Si les représentants du monde financier s’accordent sur les limites de la volumétrie et de la quantification des données de reporting, il apparaît que l’analyse fondamentale trouve aussi ses limites dans la vraie vie : en effet, Fouad Benseddik de Vigeo souligne que les aspects qualifiés de résiduels dans le monde comptable ont en revanche une réelle signification et une valeur palpable dans la vie de tous les jours.

Il conviendrait dès lors de s’affranchir de la pure valeur actuarielle pour mieux embrasser le business model de l’entreprise comme outil de mesure de la RSE. En ce sens, les évolutions notables du GRI (version 4) tendent à montrer que, pour être efficace, l’intelligibilité des indicateurs prévaut sur leur nombre.

Il semblerait que la méthode IIRC soit en cela plus proche d’une vision englobante de la RSE, un indicateur n’ayant de sens qu’avec des objectifs associés et inversement. Par une approche en reporting intégré l’indicateur est rapporté au contexte de l’entreprise, ce qui n’est pas forcément transposable.

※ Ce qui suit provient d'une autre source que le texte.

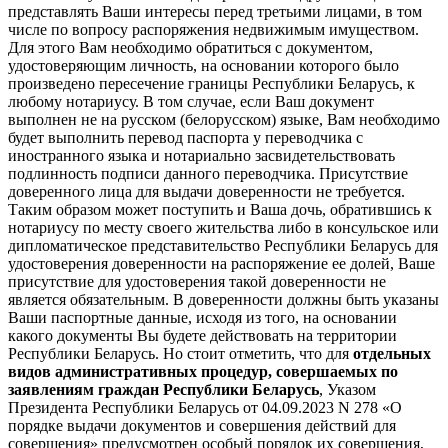
представлять Ваши интересы перед третьими лицами, в том
числе по вопросу распоряжения недвижимым имуществом.
Для этого Вам необходимо обратиться с документом,
удостоверяющим личность, на основании которого было
произведено пересечение границы Республики Беларусь, к
любому нотариусу. В том случае, если Ваш документ
выполнен не на русском (белорусском) языке, Вам необходимо
будет выполнить перевод паспорта у переводчика с
иностранного языка и нотариально засвидетельствовать
подлинность подписи данного переводчика. Присутствие
доверенного лица для выдачи доверенности не требуется.
Таким образом может поступить и Ваша дочь, обратившись к
нотариусу по месту своего жительства либо в консульское или
дипломатическое представительство Республики Беларусь для
удостоверения доверенности на распоряжение ее долей, Ваше
присутствие для удостоверения такой доверенности не
является обязательным. В доверенности должны быть указаны
Ваши паспортные данные, исходя из того, на основании
какого документы Вы будете действовать на территории
Республики Беларусь. Но стоит отметить, что для
отдельных
видов административных процедур, совершаемых по
заявлениям граждан Республики Беларусь
, Указом
Президента Республики Беларусь от 04.09.2023 N 278 «О
порядке выдачи документов и совершения действий для
совершения» предусмотрен особый порядок их совершения,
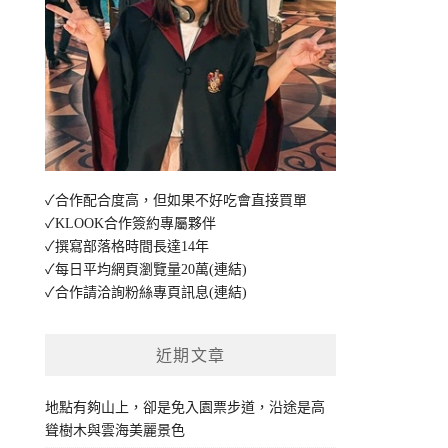
✓合作配合度高，但如果不好吃會直接買單
✓KLOOK合作簽約專屬夥伴
✓撰寫部落格時間長達14年
✓每日平均網頁瀏覽量20萬
(連結)
✓合作請洽詢粉絲專頁訊息
(連結)
近期文章
地點有夠山上，卻是免入園票步道，沿途是高
聳樹木與雲海美麗景色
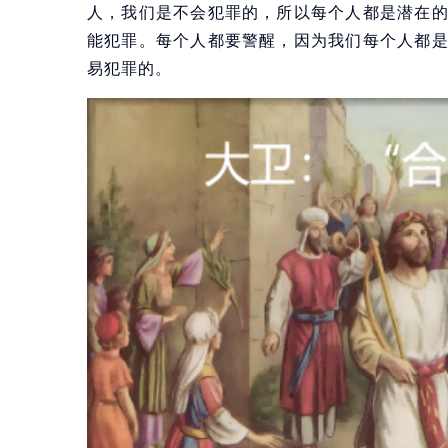
人，我们是不会犯罪的，所以每个人都是潜在
能犯罪。每个人都要警醒，因为我们每个人都
易犯罪的。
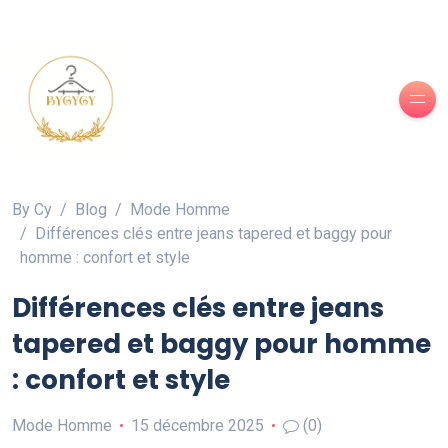
By Cy
Blog
Mode Homme
Différences clés entre jeans tapered et baggy pour
homme : confort et style
Différences clés entre jeans
tapered et baggy pour homme
: confort et style
Mode Homme
15 décembre 2025
(0)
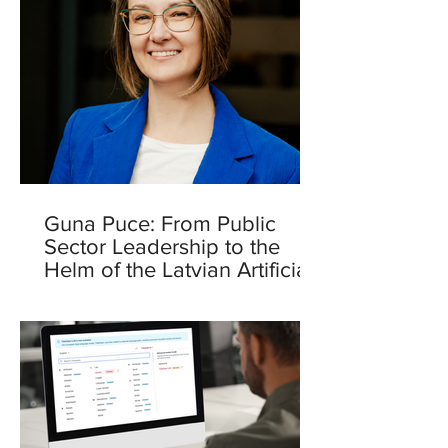
Guna Puce: From Public
Sector Leadership to the
Helm of the Latvian Artificial
Intelligence Centre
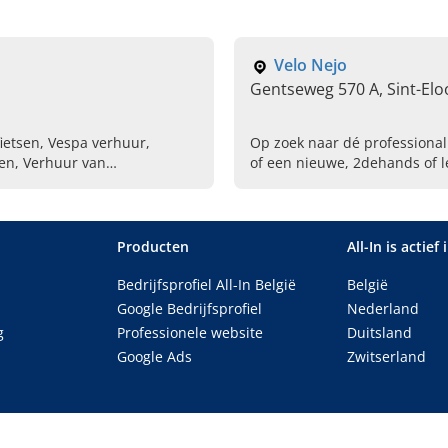
Velo Nejo
Gentseweg 570 A, Sint-Eloo
ietsen, Vespa verhuur,
Op zoek naar dé professional
sen, Verhuur van
of een nieuwe, 2dehands of le
 van tandem fietsen
Vlaanderen? Kom dan direct n
Sint-Eloois-Vijve.
Producten
All-In is actief 
Bedrijfsprofiel All-In België
België
Google Bedrijfsprofiel
Nederland
g
Professionele website
Duitsland
Google Ads
Zwitserland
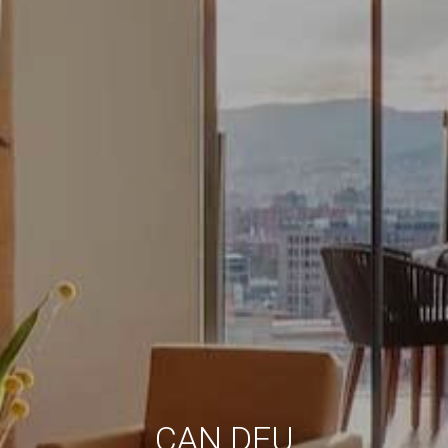
Siempre activas
Técnicas y funcionales
Este sitio web utiliza Cookies propias para recopilar
información con la finalidad de mejorar nuestros servicios.
Si continua navegando, supone la aceptación de la
instalación de las mismas. El usuario tiene la posibilidad
de configurar su navegador pudiendo, si así lo desea,
impedir que sean instaladas en su disco duro, aunque
deberá tener en cuenta que dicha acción podrá ocasionar
dificultades de navegación de la página web.
Analíticas y personalización
Permiten realizar el seguimiento y análisis del
comportamiento de los usuarios de este sitio web. La
información recogida mediante este tipo de cookies se
utiliza en la medición de la actividad de la web para la
elaboración de perfiles de navegación de los usuarios con
el fin de introducir mejoras en función del análisis de los
datos de uso que hacen los usuarios del servicio. Permiten
guardar la información de preferencia del usuario para
mejorar la calidad de nuestros servicios y para ofrecer una
mejor experiencia a través de productos recomendados.
Marketing y publicidad
CAN DEU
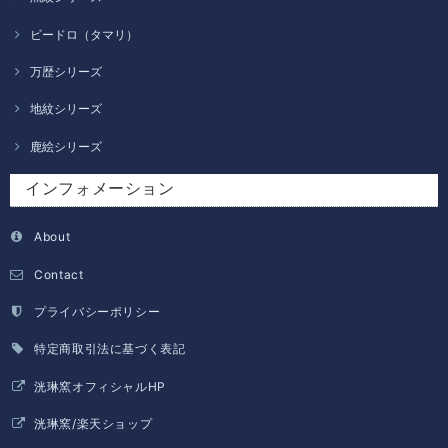
ビードロ（タマリ）
万歴シリーズ
地紋シリーズ
鹿絵シリーズ
インフォメーション
About
Contact
プライバシーポリシー
特定商取引法に基づく表記
洸琳窯オフィシャルHP
洸琳窯/楽天ショップ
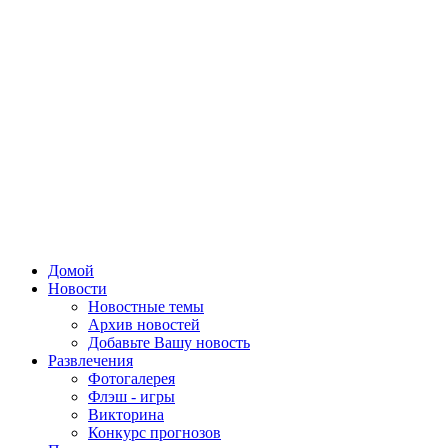
Домой
Новости
Новостные темы
Архив новостей
Добавьте Вашу новость
Развлечения
Фотогалерея
Флэш - игры
Викторина
Конкурс прогнозов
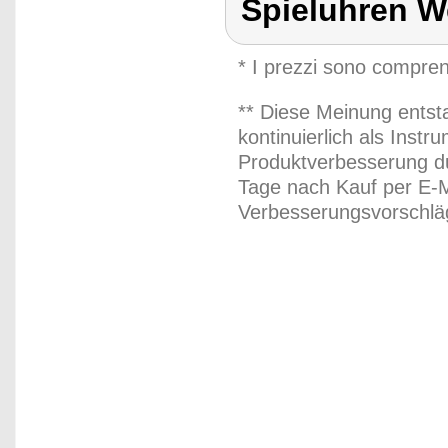
Spieluhren W
* I prezzi sono compren
** Diese Meinung entst
kontinuierlich als Inst
Produktverbesserung du
Tage nach Kauf per E-M
Verbesserungsvorschläg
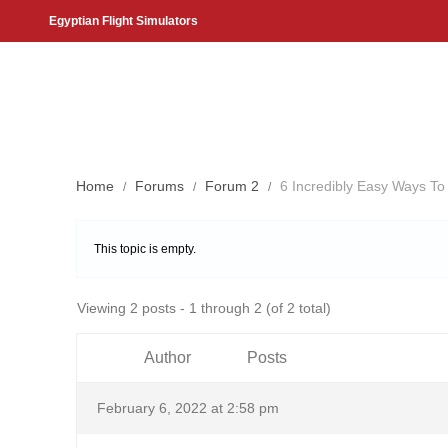
Egyptian Flight Simulators
Home
Forums
Forum 2
6 Incredibly Easy Ways To
This topic is empty.
Viewing 2 posts - 1 through 2 (of 2 total)
Author
Posts
February 6, 2022 at 2:58 pm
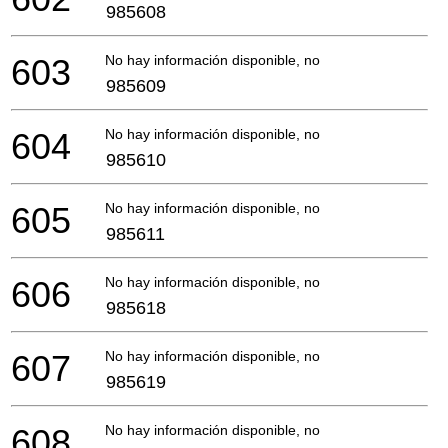
985608
603
No hay información disponible, no se puede pedir
985609
604
No hay información disponible, no se puede pedir
985610
605
No hay información disponible, no se puede pedir
985611
606
No hay información disponible, no se puede pedir
985618
607
No hay información disponible, no se puede pedir
985619
608
No hay información disponible, no se puede pedir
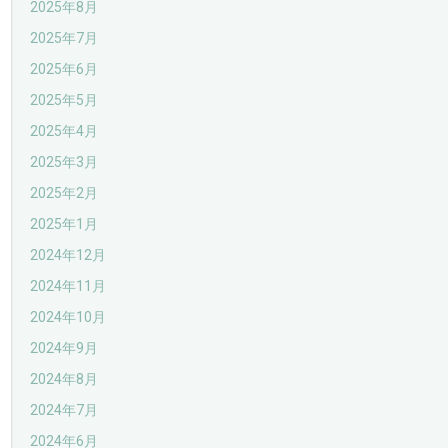
2025年8月
2025年7月
2025年6月
2025年5月
2025年4月
2025年3月
2025年2月
2025年1月
2024年12月
2024年11月
2024年10月
2024年9月
2024年8月
2024年7月
2024年6月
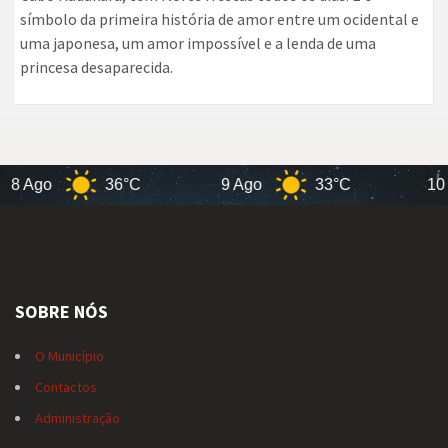
símbolo da primeira história de amor entre um ocidental e
uma japonesa, um amor impossível e a lenda de uma
princesa desaparecida.
8 Ago
36°C
9 Ago
33°C
10 A
SOBRE NÓS
O Município
Contactos
Administração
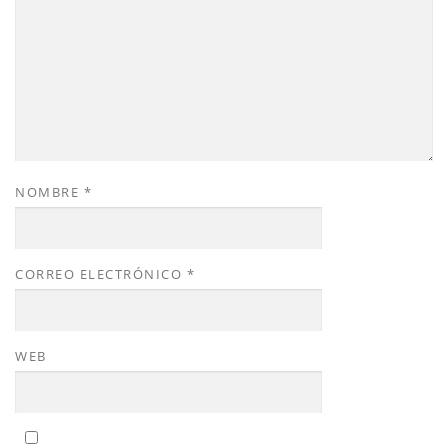
NOMBRE
*
CORREO ELECTRÓNICO
*
WEB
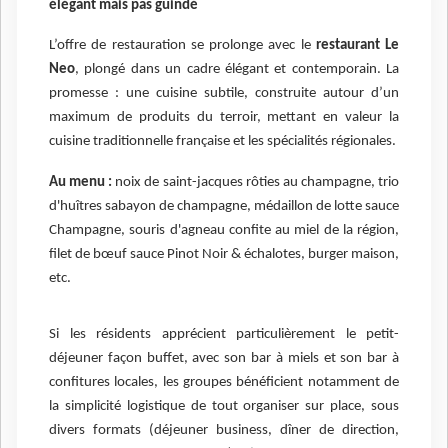
élégant mais pas guindé
L’offre de restauration se prolonge avec le
restaurant Le
Neo
, plongé dans un cadre élégant et contemporain. La
promesse : une cuisine subtile, construite autour d’un
maximum de produits du terroir, mettant en valeur la
cuisine traditionnelle française et les spécialités régionales.
Au menu :
noix de saint-jacques rôties au champagne, trio
d'huîtres sabayon de champagne, médaillon de lotte sauce
Champagne, souris d'agneau confite au miel de la région,
filet de bœuf sauce Pinot Noir & échalotes, burger maison,
etc.
Si les résidents apprécient particulièrement le petit-
déjeuner façon buffet, avec son bar à miels et son bar à
confitures locales, les groupes bénéficient notamment de
la simplicité logistique de tout organiser sur place, sous
divers formats (déjeuner business, dîner de direction,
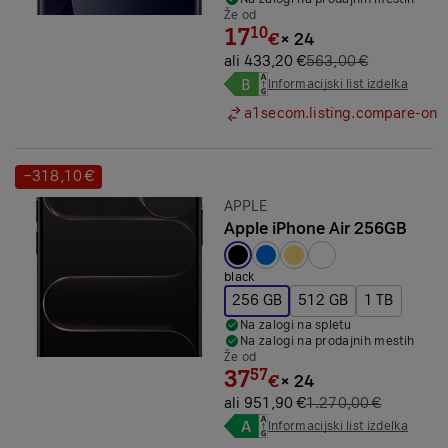
Že od
17
10
€
×
24
ali 433,20 €
563,00 €
Informacijski list izdelka
a1secom.listing.compare-on
−318,10 €
Prihranek:
Znamka:
APPLE
Apple iPhone Air 256GB
Izbrana barva:
black
256 GB
512 GB
1 TB
Na zalogi na spletu
Na zalogi na prodajnih mestih
Že od
37
57
€
×
24
ali 951,90 €
1.270,00 €
Informacijski list izdelka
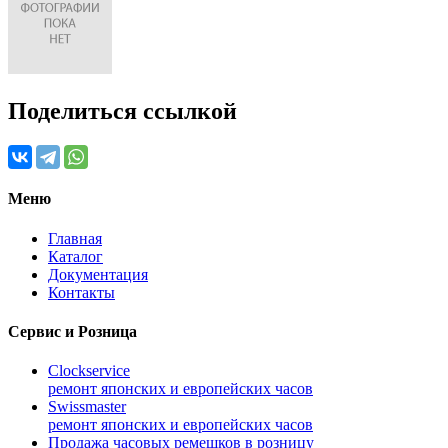
Поделиться ссылкой
Меню
Главная
Каталог
Документация
Контакты
Сервис и Розница
Clockservice
ремонт японских и европейских часов
Swissmaster
ремонт японских и европейских часов
Продажа часовых ремешков в розницу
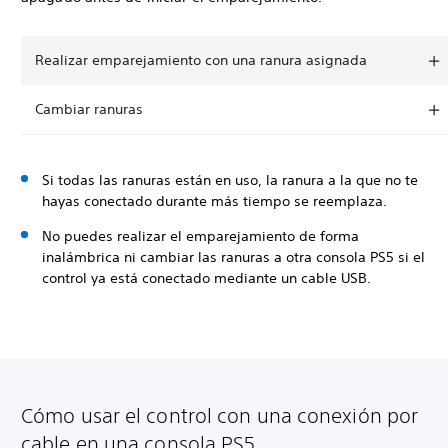
Realizar emparejamiento con una ranura asignada
Cambiar ranuras
Si todas las ranuras están en uso, la ranura a la que no te
hayas conectado durante más tiempo se reemplaza.
No puedes realizar el emparejamiento de forma
inalámbrica ni cambiar las ranuras a otra consola PS5 si el
control ya está conectado mediante un cable USB.
Cómo usar el control con una conexión por
cable en una consola PS5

S’agissant des externalités et de leur traduction comptable, J.C. Dupuis préconise 2 techniques de monétarisation :
  • soit on cherche à donner un prix à l’externalité et dans ce cas, il devient nécessaire de créer un marché
  • soit on intègre le coût de l’externalité à l’amortissement comptable, sachant qu’il peut être excessif, dans certains cas de vouloir donner un prix à une ressource qui ne saurait se résumer à sa valeur économique.
Fouad Benseddik rappelle à juste titre que les actifs immatériels  (tels que le capital humain) n’étant ni assurables ni amortissables à ce jour, l’implication des dirigeants dans l’exercice de reporting intégré reste une évidence incontournable qui doit être soutenue et encouragée. La RSE fait figure de poumon de l’immatériel et relève de :
        • la cohésion du capital humain
        • l’efficience organisationnelle
        • la réputation de l’entreprise
        • sa sécurité juridique

Une récente étude européenne portant sur le reporting RSE fait état d’une indéniable généralisation du discours RSE au niveau mondial ainsi que de réelles informations sur la gouvernance, désormais disponibles. Avec plus de 10% des discours portant sur l’environnement et sur l’éthique des affaires, la performance RSE s’enracine solidement dans les stratégies des organisations.

Toutefois, Vigeo souligne un bilan en demi-teinte pour ce qui touche au dialogue social et aux achats (internes et externes)…

Selon la formule consacrée, de belles marges de progression restent donc encore à explorer!